In block_cache.go, new Clear() is not safe to call concurrently with Get(). There are two different locking mechanisms here, mtx and setupOnce. Easiest fix is to lock mtx in setup() instead of Clear() -- then it would be safe for a caller to call Get and Clear concurrently. More complete fix:- Get rid of setupOnce and setup
- Clear() locks mtx, and does "c.cache = nil"
- Get() (after locking mtx) makes a new map if c.cache == nil
- Report error on f.Close()
- Wouldn't it be more useful to get a profile without doing an artificial
runtime.GC()
? - Usage message could mention "...after running the container"
It looks like this branch doesn't change the block cache size as described in note-4, or am I missing it? It looks like we'd need to change "if max < defaultMaxBlocks" to "if max < 1" in source:sdk/go/keepclient/block_cache.go#L33 in order for this to work. (edit: this was in a commit that hadn't been pushed yet.)
Can we leave our import blocks in the goimports style (stdlib, then non-stdlib)? You seem to be using some tool/habit that disagrees with goimports (see Emacs and Go) and it's putting a bunch of noise in our git history -- e.g., logging_test.go appears in this diff for the sole purpose of un-goimportsing the import block.
Updated by Tom Clegg over 7 years ago
In block_cache.go, instead of using a bytes.Buffer, a more direct approach would be to call io.ReadFull using the size returned by kc.Get() (which we currently ignore).
rdr, size, _, err := kc.Get(locator) var data []byte if err == nil { data = make([]byte, int(size), BLOCKSIZE) _, err2 := io.ReadFull(rdr, data) ... }
Updated by Peter Amstutz over 7 years ago
Tom Clegg wrote:
Good to know that ioutil.ReadAll() can result in so much fragmentation...
In block_cache.go, new Clear() is not safe to call concurrently with Get(). There are two different locking mechanisms here, mtx and setupOnce. Easiest fix is to lock mtx in setup() instead of Clear() -- then it would be safe for a caller to call Get and Clear concurrently. More complete fix:
- Get rid of setupOnce and setup
- Clear() locks mtx, and does "c.cache = nil"

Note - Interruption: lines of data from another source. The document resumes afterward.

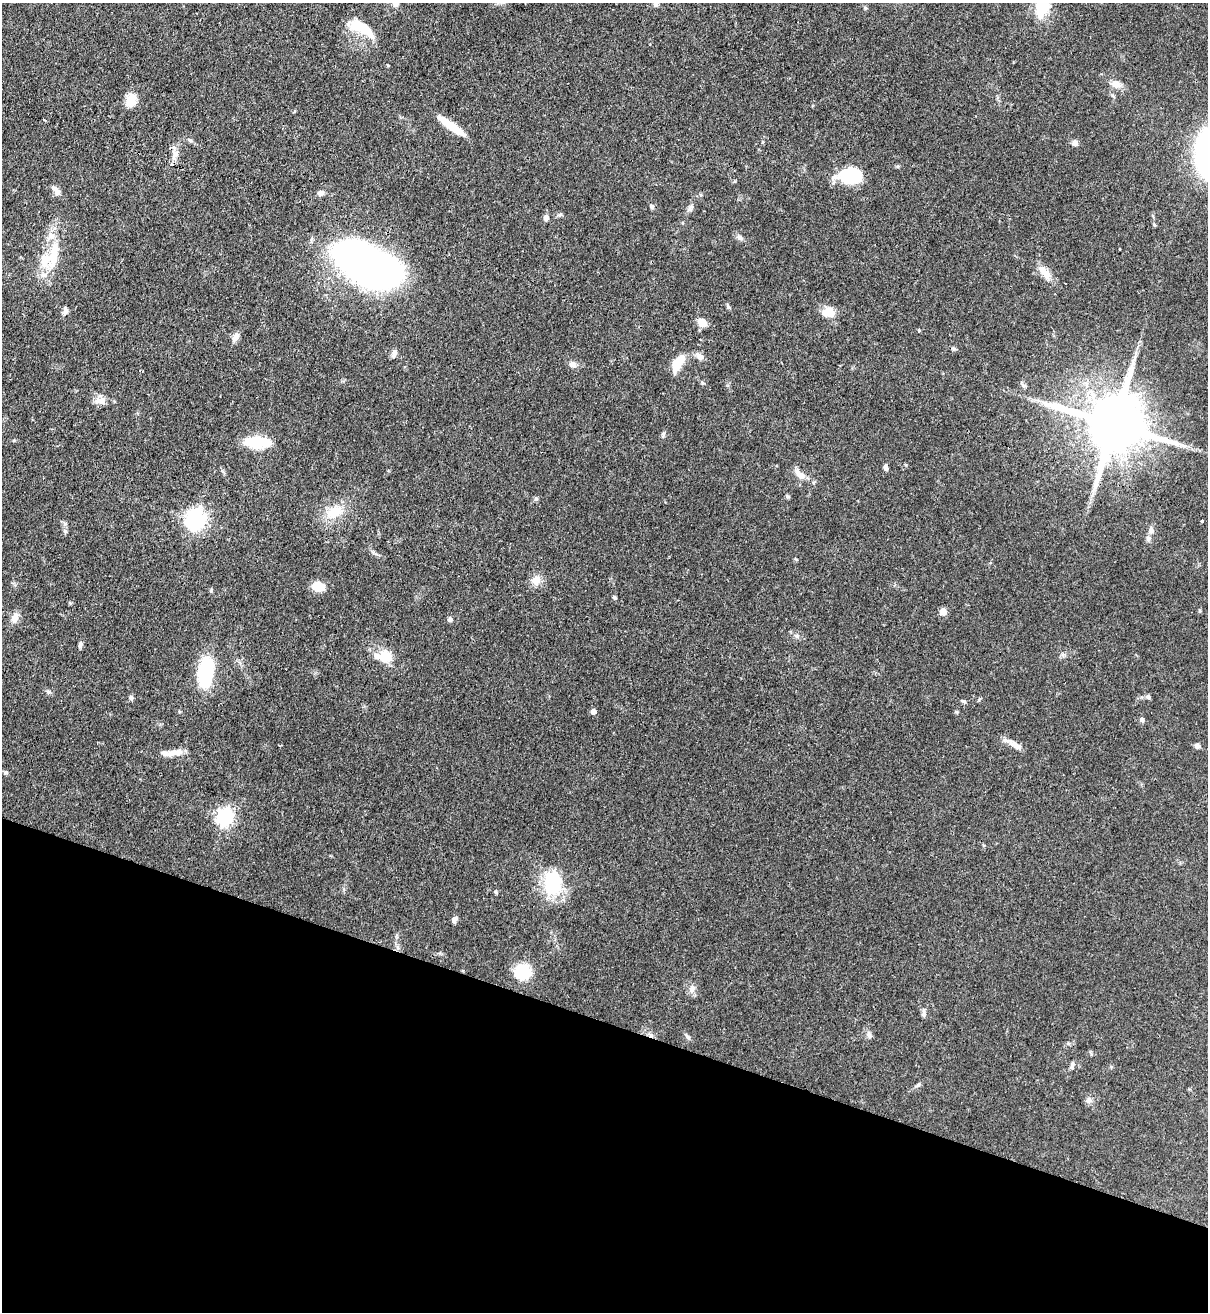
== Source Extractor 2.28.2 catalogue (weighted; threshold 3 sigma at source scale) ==
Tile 15 of 4 x 4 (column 3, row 4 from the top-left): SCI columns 2636-3841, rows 32-1341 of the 5389 x 5307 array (HDU 1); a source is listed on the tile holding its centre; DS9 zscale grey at full resolution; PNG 1210 x 1314 px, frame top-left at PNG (2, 3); no overlay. Shown black and unused: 22% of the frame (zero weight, under 3 of 4 exposures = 7% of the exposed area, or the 3 px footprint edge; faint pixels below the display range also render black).
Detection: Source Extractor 2.28.2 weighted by HDU 2 'WHT'; one run over the whole footprint, this tile lists its part. Background 0.0823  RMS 0.0039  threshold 0.0174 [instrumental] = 3 sigma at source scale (4.5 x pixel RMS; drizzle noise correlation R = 1.50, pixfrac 1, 0.05/0.05 arcsec/px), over >= 5 px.
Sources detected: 87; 1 inside a brighter object's white glare — not listed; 5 inside a brighter listed object's ellipse — not listed separately; the other 81 listed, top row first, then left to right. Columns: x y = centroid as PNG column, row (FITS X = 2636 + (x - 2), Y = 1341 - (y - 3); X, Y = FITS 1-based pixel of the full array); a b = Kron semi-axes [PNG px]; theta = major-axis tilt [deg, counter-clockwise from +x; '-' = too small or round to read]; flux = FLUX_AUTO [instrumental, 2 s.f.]
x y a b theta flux
656 4 7 6 - 1.2
1042 6 28 14 78 15
361 26 27 15 -11 10
1115 84 14 9 -14 3
131 100 16 13 63 5.1
44 120 3 3 - 1.3
451 126 34 7 -36 9.4
190 140 6 5 - 0.69
763 142 5 3 - 0.41
1075 143 7 7 - 1.5
1205 153 36 15 89 78
174 154 10 5 89 1.8
852 175 23 14 5 20
56 190 15 7 -51 2.2
321 193 8 7 - 1.4
652 206 6 5 - 0.88
691 207 11 5 22 1.1
560 214 6 5 - 0.67
546 217 6 5 - 1.9
739 238 8 7 - 1.2
54 255 47 13 79 14
366 264 62 29 -32 220
1045 273 24 9 -51 4.2
728 307 6 5 - 0.63
65 311 10 6 73 1.4
829 312 15 11 -7 5.6
702 322 10 8 -36 3.8
919 330 4 4 - 0.44
235 337 12 7 65 2.5
394 353 11 6 75 1.6
700 356 11 7 -45 2.1
677 363 20 9 60 8
572 364 9 8 - 1.7
100 401 16 9 -2 3.6
1114 424 18 16 -21 3200
254 441 24 12 7 12
886 467 7 5 -70 1.1
801 475 12 7 -34 3.7
788 496 6 4 -1 0.52
536 499 6 5 - 0.64
334 512 23 15 28 9.1
195 519 8 7 - 200
1202 521 3 3 - 0.99
1151 530 8 7 - 1.5
65 531 6 6 - 0.85
1148 538 8 7 - 1.2
536 580 14 13 - 3.5
318 587 13 10 -13 5.6
614 597 6 4 -90 0.58
943 611 5 5 - 6.2
15 618 14 9 63 2.8
450 619 6 6 - 0.83
797 636 7 6 - 0.98
80 644 8 5 82 0.98
385 657 15 14 - 6.6
205 672 28 13 82 31
48 692 6 5 - 0.73
1148 697 6 5 - 0.91
131 698 7 5 -60 0.81
979 699 6 4 71 0.43
593 711 4 4 - 2.7
956 712 5 4 - 0.46
1142 719 6 6 - 0.85
1015 745 24 7 -31 3
1197 746 7 6 - 1.2
178 752 11 8 25 2.8
164 753 9 7 -31 1.6
5 772 5 5 - 0.74
225 817 7 6 - 130
553 884 28 17 -79 25
496 892 5 4 - 0.54
454 919 7 6 - 1.3
522 972 13 13 - 19
692 989 12 8 84 2
924 1013 12 5 -88 1.2
651 1035 6 6 - 1.1
869 1035 10 6 -75 1.2
688 1037 9 4 -36 0.8
1072 1067 8 5 54 1.1
918 1084 6 4 59 0.66
1089 1100 9 7 64 1.4
Overlapping masked pixels (flux is a lower limit): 2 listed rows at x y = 1114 424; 651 1035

- Get() (after locking mtx) makes a new map if c.cache == nil
Done.
In crunchrun.go, assuming the -memprofile is meant to be kept around:
- Report error on f.Close()
Done.
- Wouldn't it be more useful to get a profile without doing an artificial
runtime.GC()
?
I'm just following the suggested usage from https://golang.org/pkg/runtime/pprof/
- Usage message could mention "...after running the container"
Done.
Can we leave our import blocks in the goimports style (stdlib, then non-stdlib)? You seem to be using some tool/habit that disagrees with goimports (see Emacs and Go) and it's putting a bunch of noise in our git history -- e.g., logging_test.go appears in this diff for the sole purpose of un-goimportsing the import block.
Using goimport now. Fixed.
In block_cache.go, instead of using a bytes.Buffer, a more direct approach would be to call io.ReadFull using the size returned by kc.Get() (which we currently ignore).
Done, although this ended up being a bit more fussy than I expected. It turned up a bug where we didn't require Content-Length in KeepClient.Get(), which would lead to make([]bytes, -1)
in BlockCache, which would panic. So KeepClient.Get() now enforces that there is a valid content length and returns an error if not. (And fixed the test stub that returned keep blocks without setting content-length).
Updated by Peter Amstutz over 7 years ago
Passing tests now https://ci.curoverse.com/job/developer-run-tests-remainder/488/
Updated by Peter Amstutz over 7 years ago
- Status changed from In Progress to Resolved
- % Done changed from 0 to 100
Applied in changeset arvados|commit:15b5b59f5902fdc0fe4eb5366ba3b654b117d7df.